◆ **Excerto do texto**
Portanto, lama, buracos, espaço apertado entre a vedação e o canal e eu quase sem ver com a água e o vento nos olhos. Mandei com o pedal nos tornozelos várias vezes, praguejei como uma mulher do Norte e estive a milímetros de me atirar para dentro de um canal quando o pneu se prendeu numa fenda de terra dura e eu (quase) perdi o controle da bicicleta. No meio do dilúvio, nem me congratulei a mim mesma.
Enquanto eu respirava fundo várias vezes, o Borja ia à frente. Na minha cabeça, a pedalar alegremente porque “os galegos não têm medo de se molhar”. Mas se calhar a parte do alegremente foi só na minha mente rabugenta da chuva, que não parou até chegarmos a Aljezur.
Resumindo, chegámos ensopados e enlameados como verdadeiros BTTistas. Foram os 68km mais duros da viagem. Eu, não sabia se me orgulhar de mim ou enrolar-me em posição fetal e dormir durante dois dias. Deixei ficar o orgulho, que era merecido, adormeci a dor no rabo e nos pulsos com uma garrafa de tinto e deixei a posição fetal para só essa noite, que no dia seguinte havia mais caminho.
Sair dos lençóis foi duro. Começar a rota a empurrar a bicicleta no empedrado com uma inclinação de 20% também não era auspicioso, mas pelo menos não chovia. E não é que, apesar do humor matinal, das dores no rabo, dos dedos da mão direita a ficar dormentes de vez em quando, o quarto dia foi um dos meus preferidos? Subimos e descemos por trilhos no meio de pinheiros, o chão de terra vermelha, ninguém à vista, eu a fazer slalom entre as poças, já (quase) sem travar.
No meio do nada, um baloiço pendurado numa árvore foi o sítio perfeito para uma pausa e para eu pensar na improbabilidade daquilo, e do bem que já me estava a sentir.

◆ **Tarefa a cumprir A**
No relato de viagem, substitua "canal" por "rio" no trecho que vai de "Portanto, lama, buracos, espaço" a "chegarmos a Aljezur." e apresente esse trecho reescrito.
◆ **Tarefa a cumprir B**
Responda a estas perguntas sobre o relato de viagem:
(i) Até onde a chuva não parou?
(ii) Quantos quilómetros tiveram o percurso mais duro da viagem?
(iii) Que inclinação tinha o empedrado no início da rota depois da noite em Aljezur?
◆ **Tarefa a cumprir C**
Prolongue o relato de viagem a partir da última frase apresentada, por favor.

◆ **Listagem de dados**
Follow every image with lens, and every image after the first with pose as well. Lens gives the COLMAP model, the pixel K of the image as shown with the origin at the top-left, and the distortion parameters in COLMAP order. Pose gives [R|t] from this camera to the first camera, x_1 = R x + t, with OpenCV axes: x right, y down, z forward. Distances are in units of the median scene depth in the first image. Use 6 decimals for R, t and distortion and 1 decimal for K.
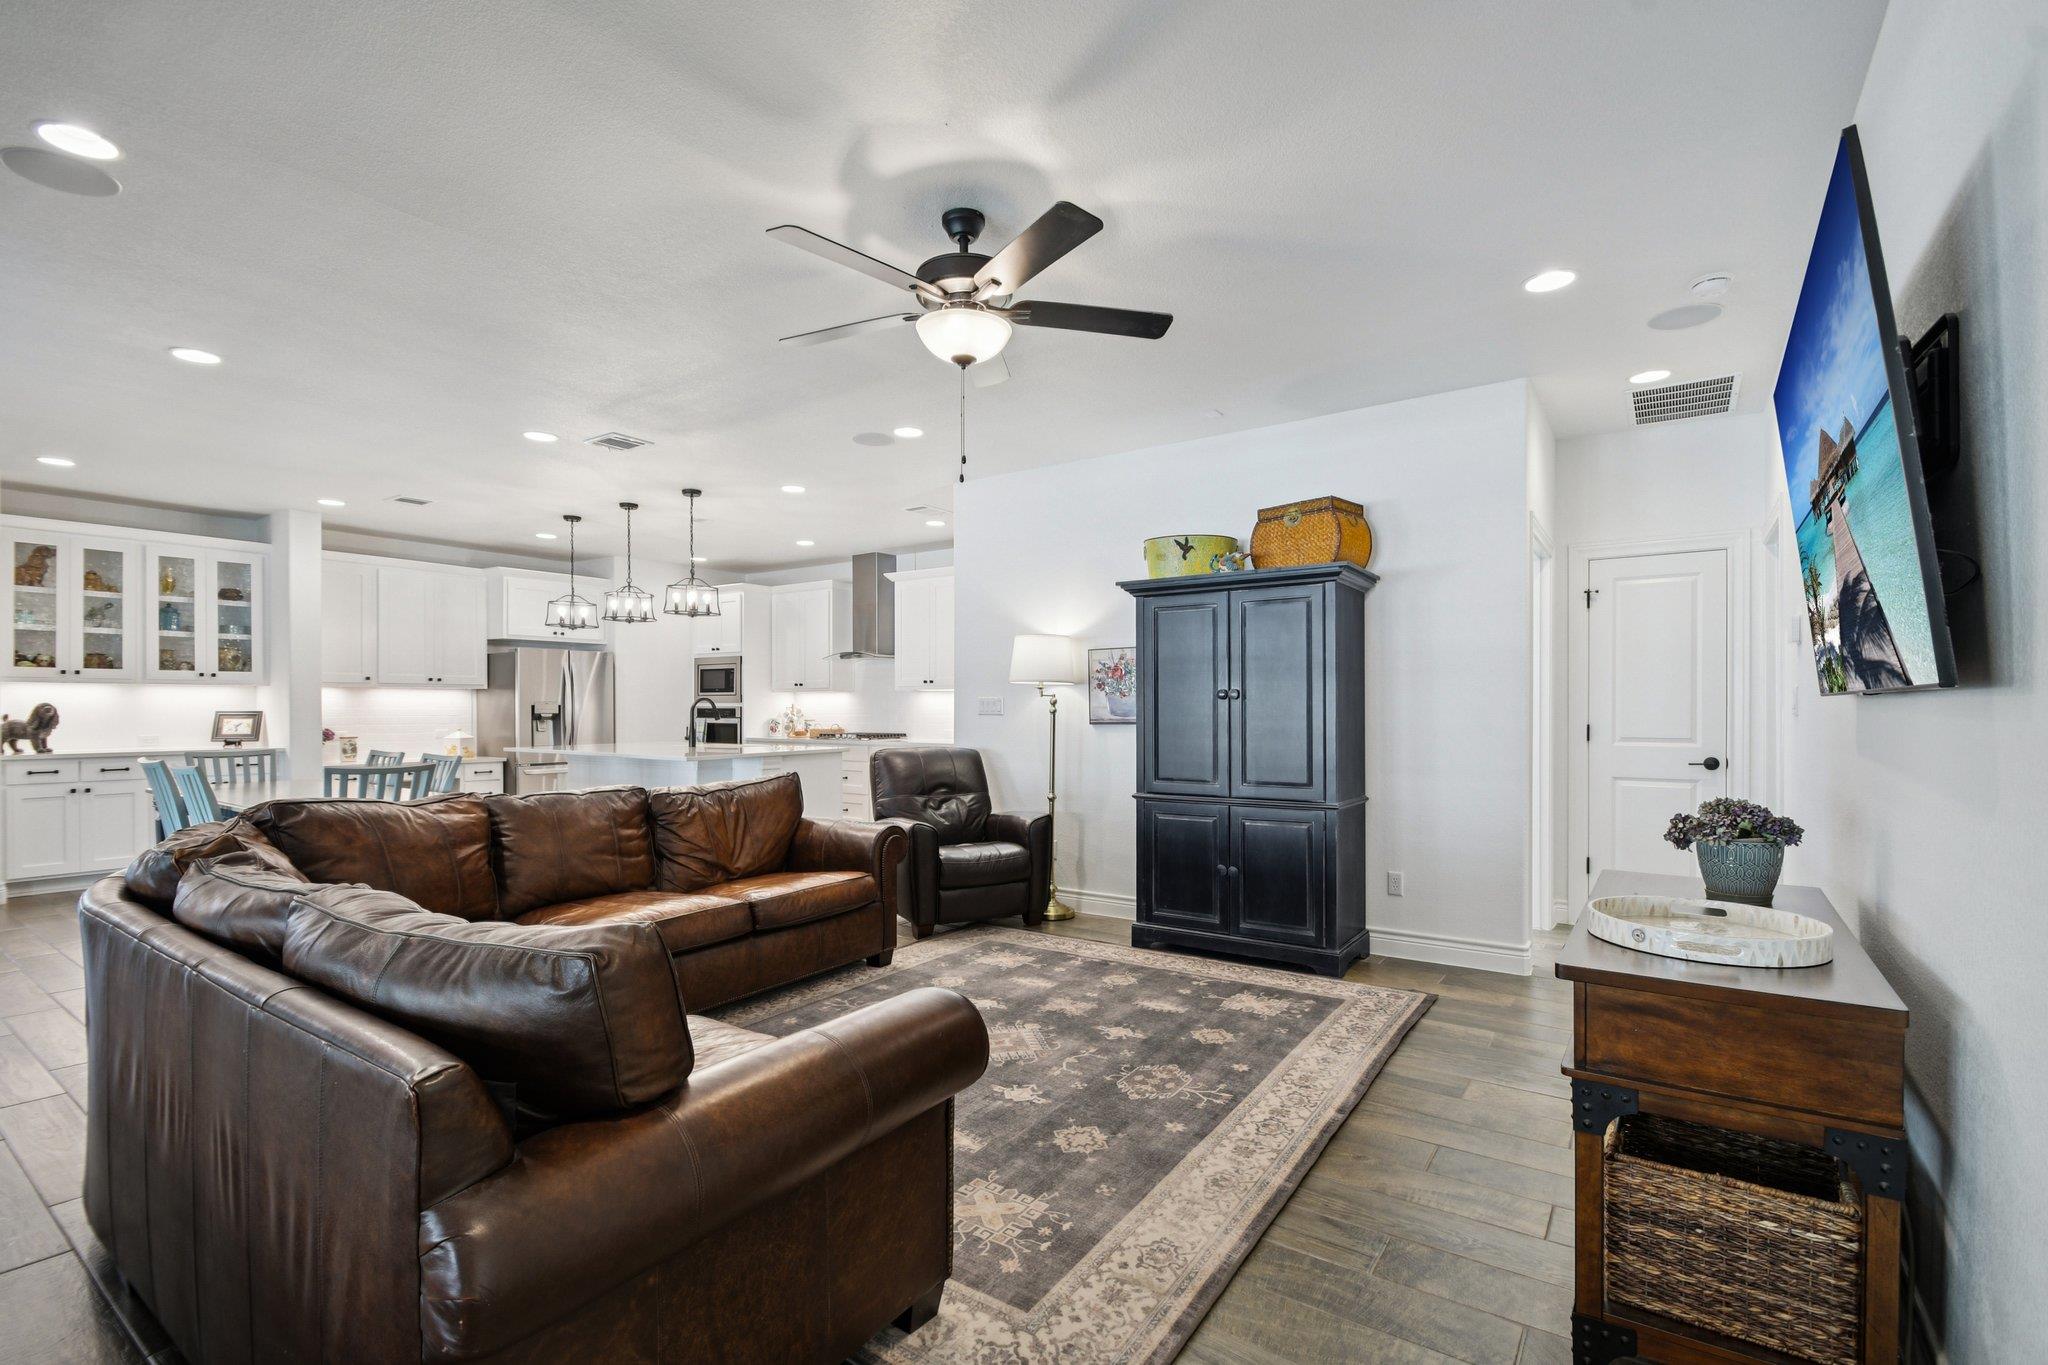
lens RADIAL K [[931.3, 0, 1025.0], [0, 931.3, 705.0], [0, 0, 1]] dist [0.001018, 0.000095]
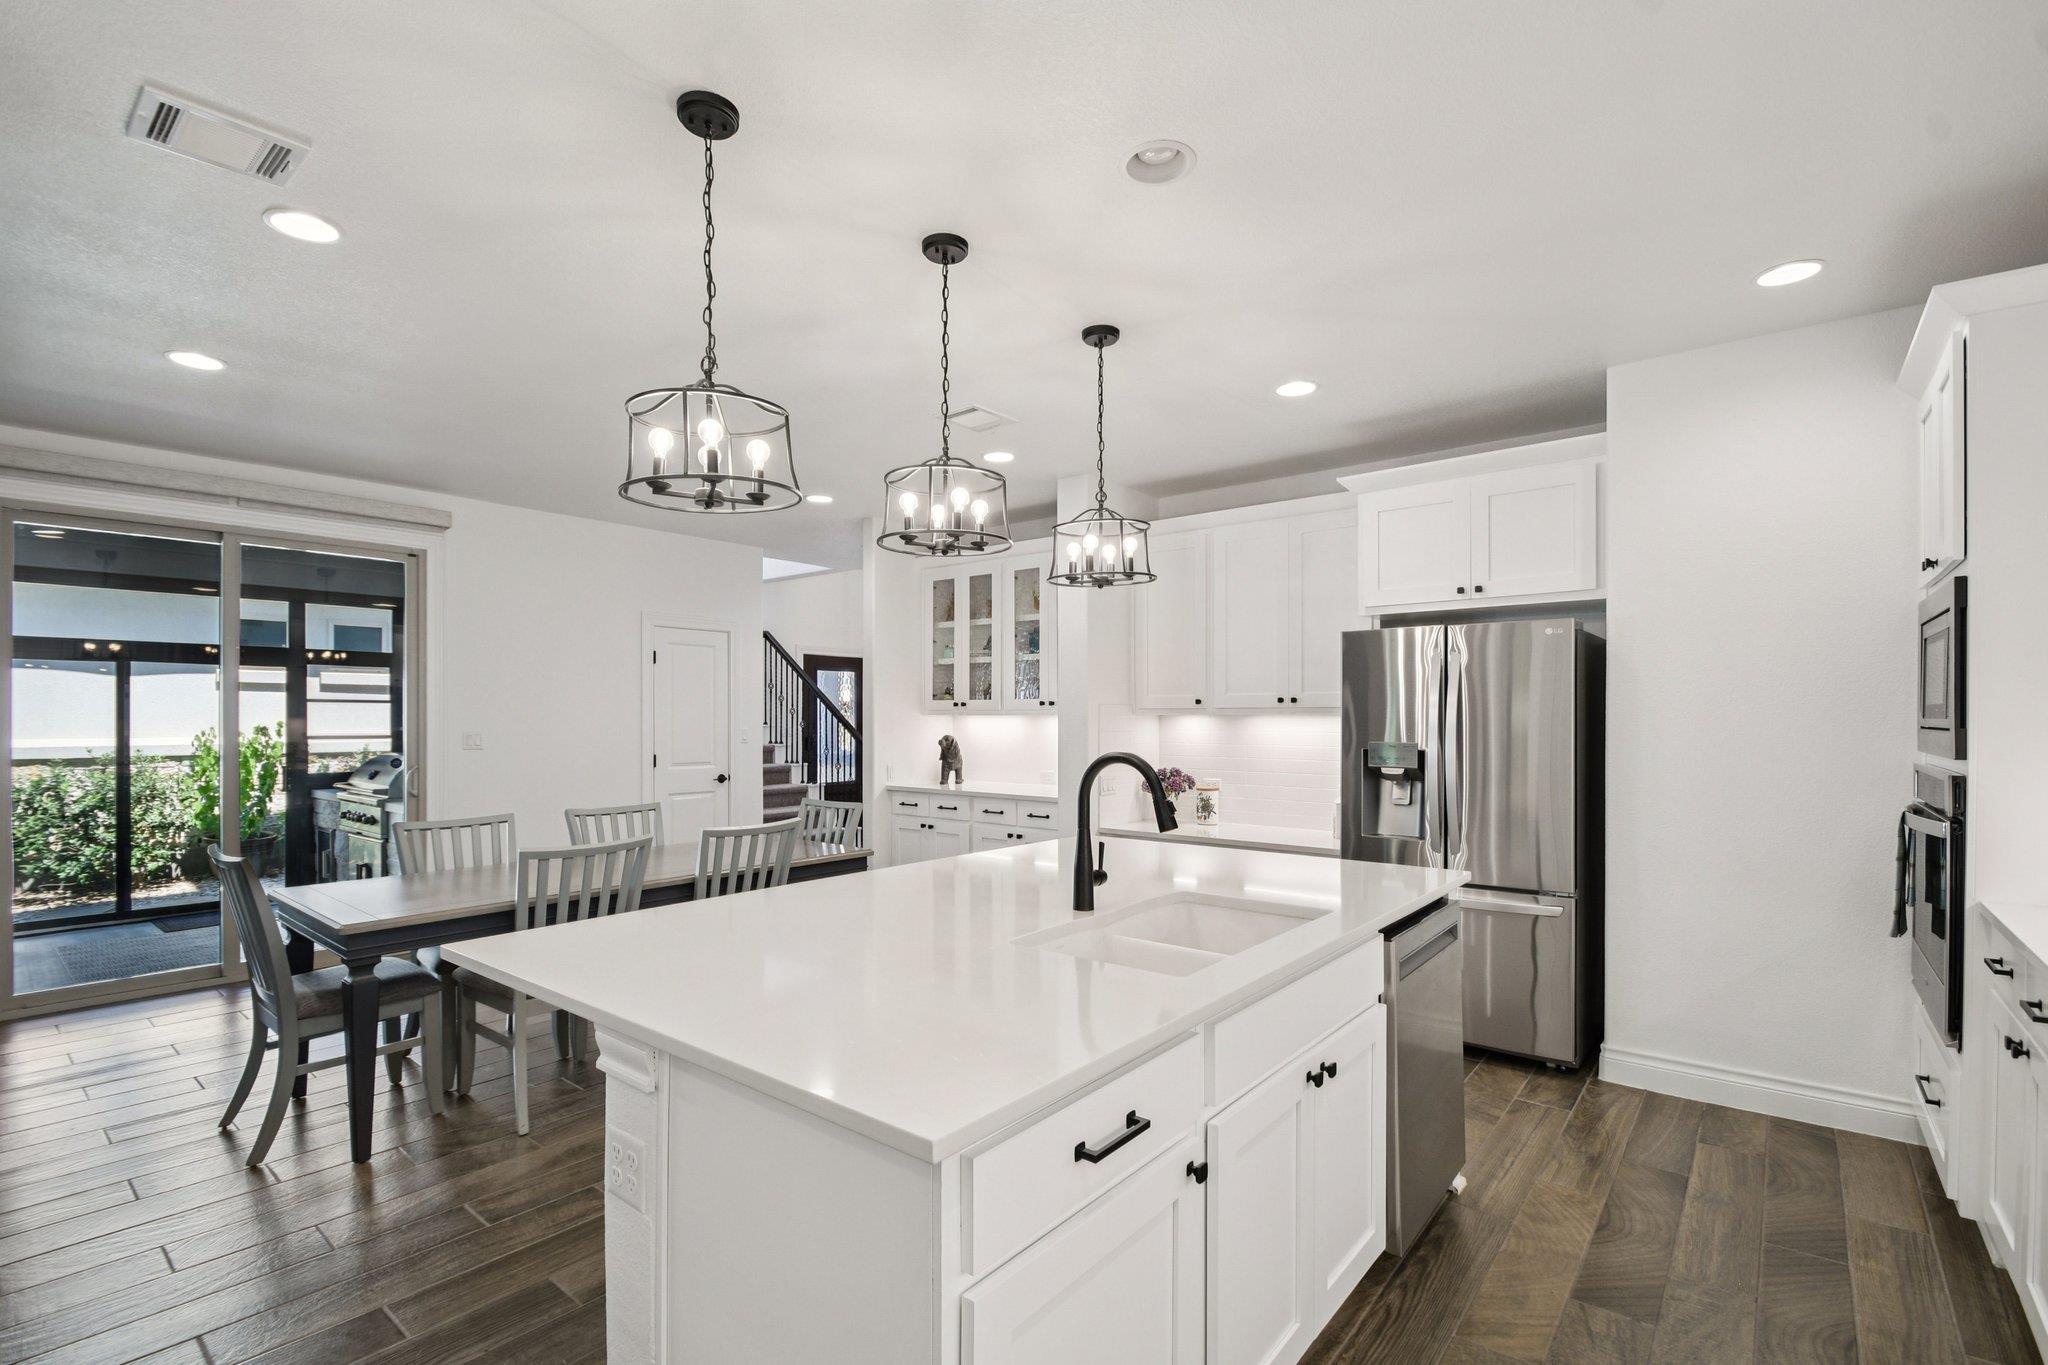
lens RADIAL K [[932.6, 0, 1019.4], [0, 932.6, 713.9], [0, 0, 1]] dist [0.018103, -0.021434]
pose [[-0.085312, 0.002780, -0.996350, -0.034246], [0.001192, 0.999996, 0.002688, -0.023178], [0.996354, -0.000959, -0.085315, 1.022359]]
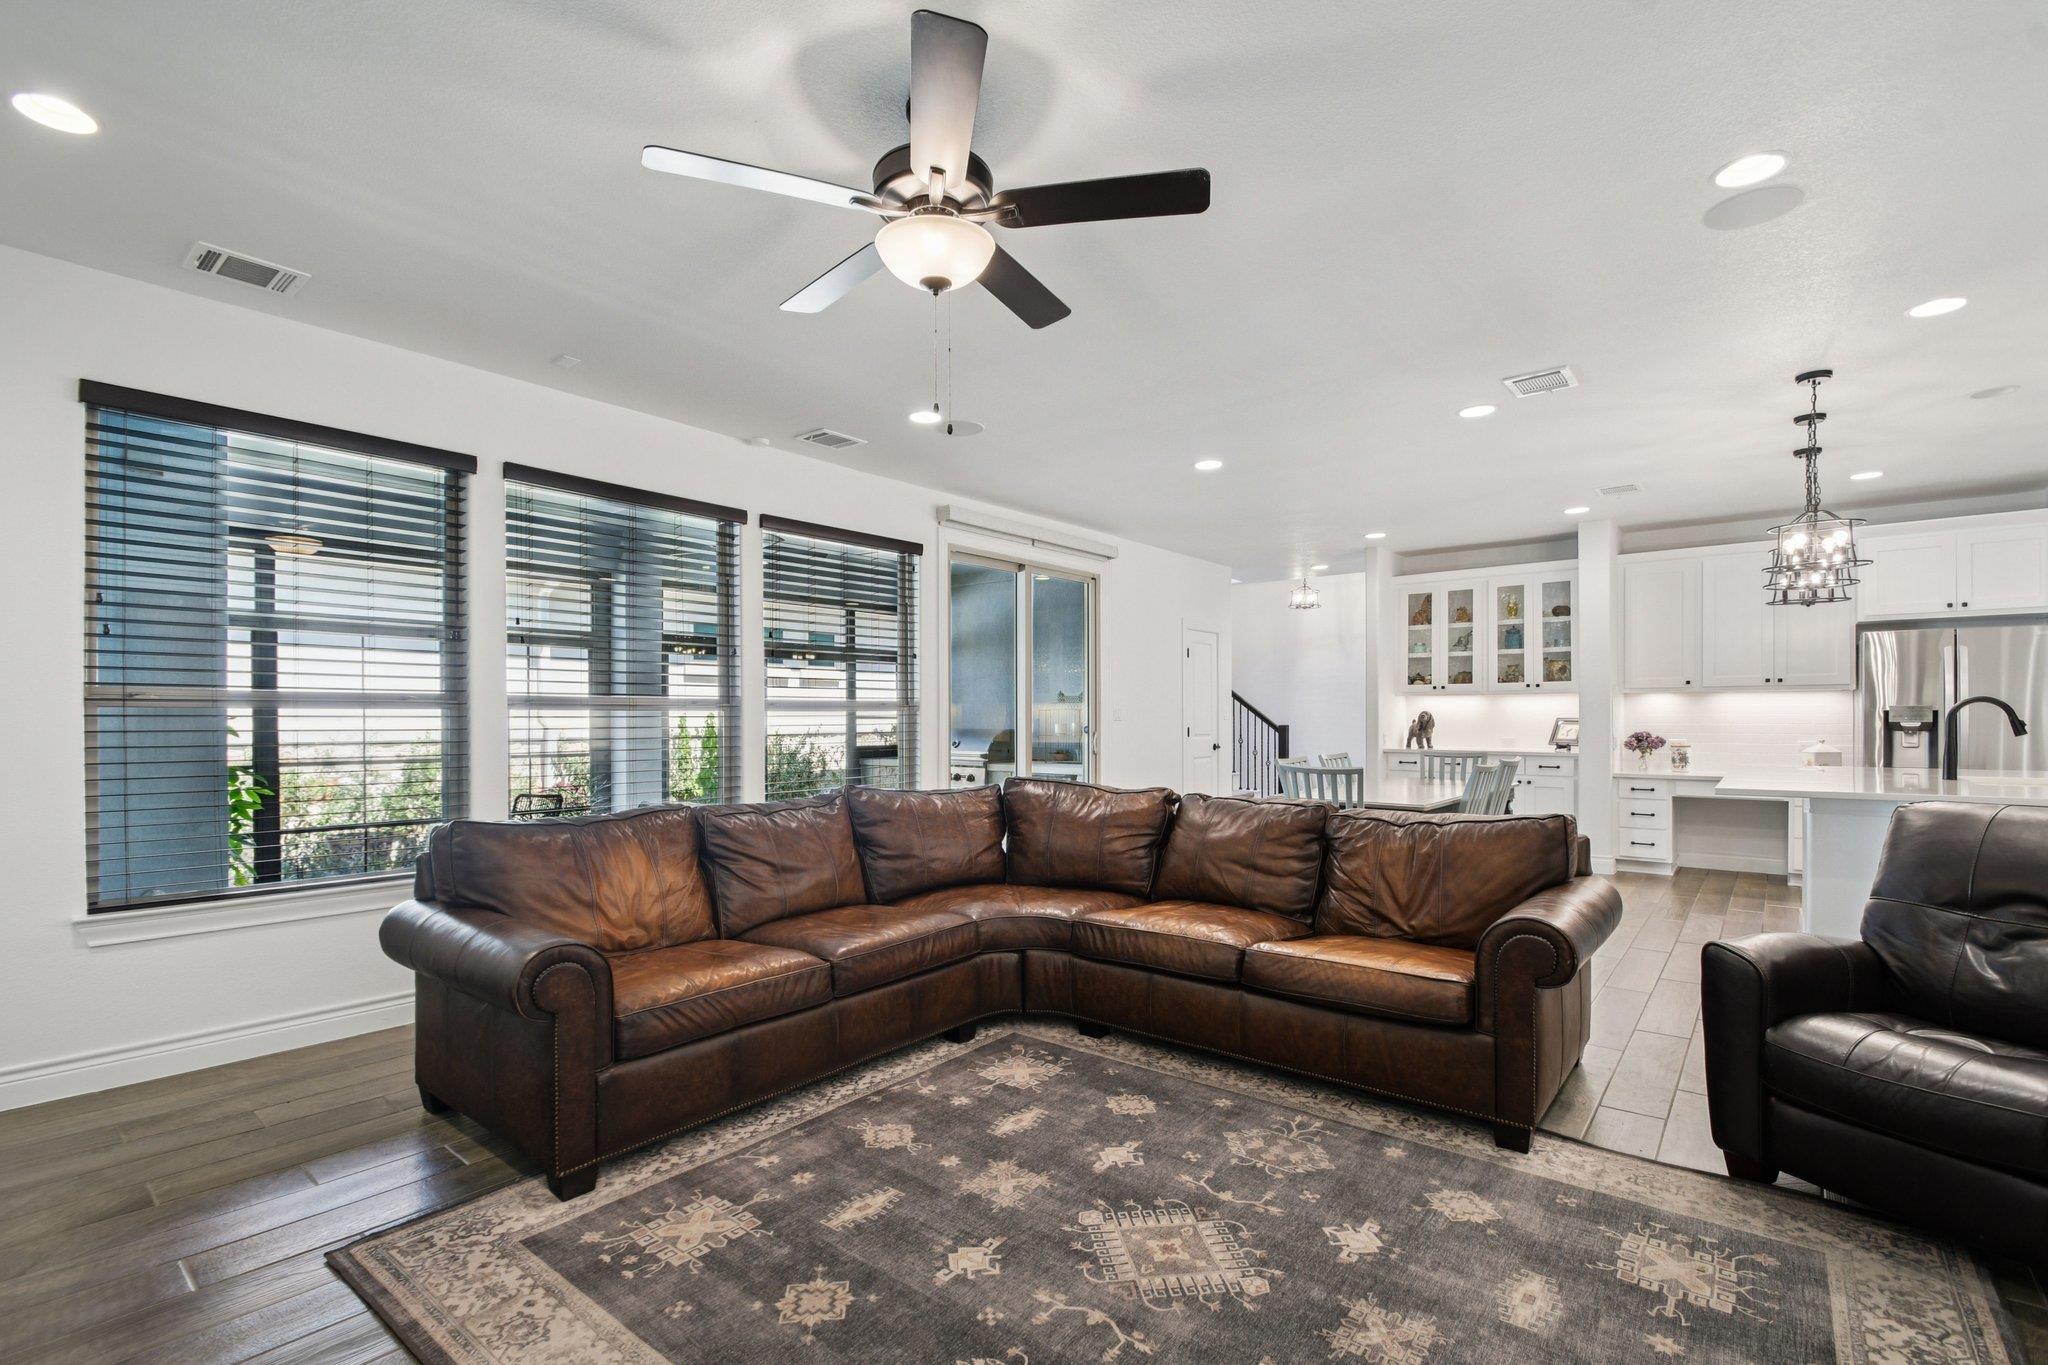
lens RADIAL K [[932.6, 0, 1019.4], [0, 932.6, 713.9], [0, 0, 1]] dist [0.018103, -0.021434]
pose [[-0.091058, -0.000279, -0.995846, 0.301002], [0.004024, 0.999992, -0.000648, 0.000363], [0.995837, -0.004066, -0.091056, 0.472169]]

◆ **Área de resposta A**
Portanto, lama, buracos, espaço apertado entre a vedação e o rio e eu quase sem ver com a água e o vento nos olhos. Mandei com o pedal nos tornozelos várias vezes, praguejei como uma mulher do Norte e estive a milímetros de me atirar para dentro de um rio quando o pneu se prendeu numa fenda de terra dura e eu (quase) perdi o controle da bicicleta. No meio do dilúvio, nem me congratulei a mim mesma.
Enquanto eu respirava fundo várias vezes, o Borja ia à frente. Na minha cabeça, a pedalar alegremente porque “os galegos não têm medo de se molhar”. Mas se calhar a parte do alegremente foi só na minha mente rabugenta da chuva, que não parou até chegarmos a Aljezur.

◆ **Área de resposta B**
(i) Até chegarem a Aljezur.
(ii) 68 km.
(iii) 20%.

◆ **Área de resposta C**
Chegámos às falésias e o azul entrava pelos olhos dentro. A caminho da Carrapateira, onde almoçámos, desci por trilhos com pedras que não me atreveria a descer em cima da bicicleta uns dias antes. Devagar, muito devagar, com cara de pânico de quando em vez, mas desci.
Depois da praia do Amado, subimos e descemos por montes e vales cobertos de verde, amarelo e lilás, e eu suava e sorria, a pensar “estou mesmo a fazer isto”.
Já nem me lembrava dos lençóis da manhã. Podíamos ter seguido até Sagres. Tínhamos feito só 42 km e tínhamos tempo e pernas.
Mas decidimos ficar por Vila do Bispo. Acabar o dia numa nota positiva, e chegar ao destino final no dia seguinte, tranquilamente, aproveitando o caminho.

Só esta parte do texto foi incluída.